Entre extravagantes comunistas, inconsistentes ecologistas e errática nova
esquerda, nada se vislumbra de verdadeiramente alternativo, plausivelmente viável,
efetivamente operacional. Perante uma direita cada vez mais conservadora e até por
vezes reacionária, reforçada doravante pelo contributo inestimável da social-democracia,
a esquerda traduz-se agora numa proliferação largamente próxima do vazio. E é
esta a segunda constatação que a crise grega permite fazer.
Mas há uma terceira lição a tirar desta crise : a
de que os destinos da União Europeia estão cada vez mais entregues a tecnocratas desenvoltos
e arrogantes que escapam a qualquer controlo democrático (como a Comissão
Europeia ou o Banco Central Europeu, por exemplo). Ou que de pouco ou nada
servem, para além de simples papel de figuração (como o Parlamento Europeu). Tecnocratas
globalmente cooptados entre congéneres, em procedimentos bem pouco transparentes,
fazendo-se pagar altíssimos salários e usufruir de mordomias inimagináveis, propagandistas
incansáveis de discursos união-europeístas indispensáveis à sustentação do próprio
fundo de comércio [2].
Uma eurocracia incontrolada
São estes eurocratas constituídos em casta de
intocáveis privilegiados (aos quais poderíamos também juntar os tecnocratas do
Fundo Monetário Internacional) que impõem cada vez mais decisões aos
representantes democraticamente eleitos dos países membros da União Europeia. E
quando os eleitores “votam mal” (como já foi o caso na Dinamarca, em junho de
1992 [3],
ou na Irlanda, em junho de 2001 [4]),
a eurocracia obriga-os pura e simplesmente a recomeçar e a “votar bem” (em maio
de 1993 e em outubro de 2002, respetivamente), aceitando finalmente as
imposições de Bruxelas. Pondo assim em evidência a perda de valor da democracia
representativa e do voto dos cidadãos eleitores.

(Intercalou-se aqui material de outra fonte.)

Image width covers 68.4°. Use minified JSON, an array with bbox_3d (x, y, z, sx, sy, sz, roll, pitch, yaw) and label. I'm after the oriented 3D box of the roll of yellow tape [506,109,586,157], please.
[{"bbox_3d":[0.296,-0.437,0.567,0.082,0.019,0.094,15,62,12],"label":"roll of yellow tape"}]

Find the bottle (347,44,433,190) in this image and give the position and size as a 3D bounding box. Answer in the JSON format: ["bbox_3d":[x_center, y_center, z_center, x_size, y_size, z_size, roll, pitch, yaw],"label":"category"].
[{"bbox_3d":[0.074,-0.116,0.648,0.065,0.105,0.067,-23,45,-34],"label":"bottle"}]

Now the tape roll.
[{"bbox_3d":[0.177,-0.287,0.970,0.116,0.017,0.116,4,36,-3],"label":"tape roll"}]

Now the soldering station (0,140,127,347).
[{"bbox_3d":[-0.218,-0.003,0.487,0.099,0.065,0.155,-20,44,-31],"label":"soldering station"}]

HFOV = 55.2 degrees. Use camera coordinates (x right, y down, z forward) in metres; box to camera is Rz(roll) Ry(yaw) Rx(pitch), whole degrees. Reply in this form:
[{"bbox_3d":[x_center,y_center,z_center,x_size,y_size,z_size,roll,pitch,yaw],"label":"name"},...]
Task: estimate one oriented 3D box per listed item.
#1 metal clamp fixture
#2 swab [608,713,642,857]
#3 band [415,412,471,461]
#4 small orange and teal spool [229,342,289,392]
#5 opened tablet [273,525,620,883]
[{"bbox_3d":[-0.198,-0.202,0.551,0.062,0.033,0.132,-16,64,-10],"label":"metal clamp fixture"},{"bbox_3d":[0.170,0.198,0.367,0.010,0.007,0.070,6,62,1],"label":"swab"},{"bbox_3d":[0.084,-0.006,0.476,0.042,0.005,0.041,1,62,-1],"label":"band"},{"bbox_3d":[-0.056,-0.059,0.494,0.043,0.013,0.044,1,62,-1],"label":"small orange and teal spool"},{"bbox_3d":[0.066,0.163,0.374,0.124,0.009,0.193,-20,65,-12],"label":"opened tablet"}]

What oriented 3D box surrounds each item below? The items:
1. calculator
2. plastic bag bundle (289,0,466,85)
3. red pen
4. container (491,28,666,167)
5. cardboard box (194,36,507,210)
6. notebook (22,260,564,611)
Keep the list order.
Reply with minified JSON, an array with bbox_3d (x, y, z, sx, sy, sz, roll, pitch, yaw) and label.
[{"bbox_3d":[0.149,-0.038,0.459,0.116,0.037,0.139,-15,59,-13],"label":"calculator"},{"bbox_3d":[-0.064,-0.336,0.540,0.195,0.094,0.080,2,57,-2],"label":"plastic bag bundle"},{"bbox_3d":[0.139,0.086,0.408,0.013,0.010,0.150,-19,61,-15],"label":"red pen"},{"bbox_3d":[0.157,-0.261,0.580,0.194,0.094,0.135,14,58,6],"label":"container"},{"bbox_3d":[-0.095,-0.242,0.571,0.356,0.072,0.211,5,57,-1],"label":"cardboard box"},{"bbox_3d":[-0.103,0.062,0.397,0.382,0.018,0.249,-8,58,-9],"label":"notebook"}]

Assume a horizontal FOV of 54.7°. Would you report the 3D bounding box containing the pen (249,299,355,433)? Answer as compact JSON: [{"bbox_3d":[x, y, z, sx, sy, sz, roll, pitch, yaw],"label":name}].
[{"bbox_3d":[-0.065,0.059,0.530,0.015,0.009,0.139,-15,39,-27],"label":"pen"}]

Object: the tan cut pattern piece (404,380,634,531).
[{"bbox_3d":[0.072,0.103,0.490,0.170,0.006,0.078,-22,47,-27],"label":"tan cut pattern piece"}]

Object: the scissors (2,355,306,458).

As estas três constatações poderia ainda
acrescentar-se uma quarta : a reunificação de outubro de 1990 veio dar à Alemanha,
para além mesmo do peso económico, um peso político que ainda não tinha conseguido
recuperar desde o fim da Segunda Guerra Mundial. E na tradicional aliança entre
a França e a Alemanha Federal, que estava precisamente na origem das
instituições que dariam nascimento à União Europeia, a primeira perdeu nitidamente
peso na cena europeia perante a pujança económica da segunda. Enquanto que o alargamento
da União Europeia a antigos “países de Leste” reforçou a posição geoestratégica
da Alemanha, nomeadamente numa Mitteleuropa onde historicamente a sua influência
cultural é sensível.
Esta perda de influência da França desequilibrou
notoriamente a tradicional partilha a dois da liderança da União Europa.
Deixando mais subalternizados os países do sul, particularmente os de uma
Europa latina que continuam a não perceber que só um indispensável entendimento
entre eles poderá reequilibrar a União Europeia. E levar assim esta a funcionar
de maneira mais harmoniosa, respeitando a diversidade dos seus povos e a vontade
expressa por estes em eleições democráticas e livres…
[1] Ver a este propósito J.-M. Nobre-Correia,
“O deslize das placas tectónicas”, in Notas
de Circunstância 2, 6 de fevereiro de 2015.
[2] Durante longos anos, frequentei os meios
eurocratas de Bruxelas, tendo sido o primeiro correspondente de média portugueses
acreditado junto da Comissão Europeia.
[3] Em junho de 1992, os dinamarqueses
rejeitaram o tratado de Maastricht, que, modificado, adotaram em maio de 1993.
[4] Em junho de 2001, os irlandeses recusaram
ratificar o tratado de Nice, que vieram a adotar em outubro de 2002.